A educação de cada um tornou-se a principal semelhança entre os três jovens. Diogo frequentou colégios portugueses e ingleses. Os gémeos Trocado concluíram o secundário ainda em escolas salesianas. Na verdade, toda a sua formação os levou a encarar a vida de diferentes maneiras. Mas é justo que a sociedade os coloque num outro pedestal, pelo simples facto de os seus valores os levarem a reflexões tão constantes e tão profundas. O importante é que a sociedade continue a construir jovens como estes para que permaneçam bem vivas as próximas gerações.
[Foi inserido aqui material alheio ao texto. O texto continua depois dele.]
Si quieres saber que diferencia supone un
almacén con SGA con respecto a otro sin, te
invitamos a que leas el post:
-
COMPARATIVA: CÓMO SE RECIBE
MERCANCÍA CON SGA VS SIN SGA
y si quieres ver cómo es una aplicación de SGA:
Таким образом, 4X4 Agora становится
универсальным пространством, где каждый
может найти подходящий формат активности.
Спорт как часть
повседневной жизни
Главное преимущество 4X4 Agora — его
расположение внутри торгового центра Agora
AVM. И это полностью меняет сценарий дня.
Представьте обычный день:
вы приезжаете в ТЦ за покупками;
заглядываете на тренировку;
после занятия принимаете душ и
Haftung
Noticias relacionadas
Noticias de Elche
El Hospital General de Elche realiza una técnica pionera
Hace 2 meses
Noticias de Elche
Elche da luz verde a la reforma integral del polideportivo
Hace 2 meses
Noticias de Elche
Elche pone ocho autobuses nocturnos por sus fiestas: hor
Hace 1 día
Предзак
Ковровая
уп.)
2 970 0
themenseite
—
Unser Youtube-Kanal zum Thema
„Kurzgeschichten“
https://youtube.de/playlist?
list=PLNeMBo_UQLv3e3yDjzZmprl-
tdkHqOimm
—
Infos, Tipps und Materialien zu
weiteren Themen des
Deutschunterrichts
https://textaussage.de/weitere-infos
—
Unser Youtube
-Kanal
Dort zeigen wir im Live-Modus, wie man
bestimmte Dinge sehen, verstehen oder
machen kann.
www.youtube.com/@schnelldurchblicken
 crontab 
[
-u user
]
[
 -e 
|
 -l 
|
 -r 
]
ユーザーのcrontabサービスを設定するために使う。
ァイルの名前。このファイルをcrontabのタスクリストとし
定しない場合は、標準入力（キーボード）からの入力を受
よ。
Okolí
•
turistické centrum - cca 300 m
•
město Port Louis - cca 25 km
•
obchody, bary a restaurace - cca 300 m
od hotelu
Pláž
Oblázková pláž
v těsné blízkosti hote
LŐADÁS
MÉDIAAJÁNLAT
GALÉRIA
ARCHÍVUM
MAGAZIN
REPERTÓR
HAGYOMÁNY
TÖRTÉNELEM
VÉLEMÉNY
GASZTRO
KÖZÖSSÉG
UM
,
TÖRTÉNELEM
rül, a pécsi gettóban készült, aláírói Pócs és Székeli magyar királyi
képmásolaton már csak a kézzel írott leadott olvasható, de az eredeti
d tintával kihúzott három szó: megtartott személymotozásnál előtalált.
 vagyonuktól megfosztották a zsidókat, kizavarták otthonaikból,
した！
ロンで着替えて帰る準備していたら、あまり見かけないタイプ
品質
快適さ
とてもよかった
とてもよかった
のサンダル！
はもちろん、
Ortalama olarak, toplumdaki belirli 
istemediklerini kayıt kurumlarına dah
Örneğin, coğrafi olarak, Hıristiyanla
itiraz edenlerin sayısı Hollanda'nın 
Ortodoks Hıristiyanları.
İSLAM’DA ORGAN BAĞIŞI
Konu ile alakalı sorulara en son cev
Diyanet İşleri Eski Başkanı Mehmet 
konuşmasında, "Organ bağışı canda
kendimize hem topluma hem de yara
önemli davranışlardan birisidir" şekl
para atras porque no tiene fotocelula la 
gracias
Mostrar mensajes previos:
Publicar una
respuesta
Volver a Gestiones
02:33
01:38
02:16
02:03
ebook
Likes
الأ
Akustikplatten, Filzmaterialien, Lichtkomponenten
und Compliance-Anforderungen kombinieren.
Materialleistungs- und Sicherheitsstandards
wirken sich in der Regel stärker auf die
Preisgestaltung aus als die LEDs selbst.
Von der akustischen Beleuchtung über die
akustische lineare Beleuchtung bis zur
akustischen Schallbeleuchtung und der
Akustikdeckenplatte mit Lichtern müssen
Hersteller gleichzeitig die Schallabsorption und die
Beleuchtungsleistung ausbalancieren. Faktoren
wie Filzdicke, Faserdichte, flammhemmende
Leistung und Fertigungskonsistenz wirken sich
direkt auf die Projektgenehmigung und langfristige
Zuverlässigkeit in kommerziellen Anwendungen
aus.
Provavelmente, as dúvidas de Diogo permanecerão durante mais uns tempos. Talvez com a ajuda de Luís Trocado consiga porventura chegar a alguma conclusão. Talvez uma “conversa” em direcção espiritual com o Padre António o ilumine. Provavelmente, quando Bernardo Trocado terminar o seu curso de Seminarista e for ordenado Sacerdote, procurará este Diogo Cunha para o converter num católico fervoroso. No fim de contas, é preciso que eles se conheçam primeiro, para lá destas linhas… Mas guardemos essas ambições para 2015, o ano em que o Padre Bernardo (um dos quatro seminaristas do Estoril) iniciará o seu percurso sacerdotal.

Estes são os jovens dos dias de hoje. Uns mais esclarecidos do que outros, quanto às suas certezas; uns mais convictos do que outros, no que toca aos seus compromissos. No fim de contas são, todos eles, exemplo para uma geração “à rasca” de consciência, de bom-senso, de princípios básicos. Ninguém lhes poderá apontar o dedo por serem irresponsáveis ou simplesmente indiferentes ao que os rodeia… Todos lutam por encontrar aquilo em que são verdadeiramente eles próprios. Procuram ser, todos eles, “santos na consciência”, independentemente das suas crenças ou convicções; e este é, verdadeiramente, o caminho para a Salvação da nossa sociedade.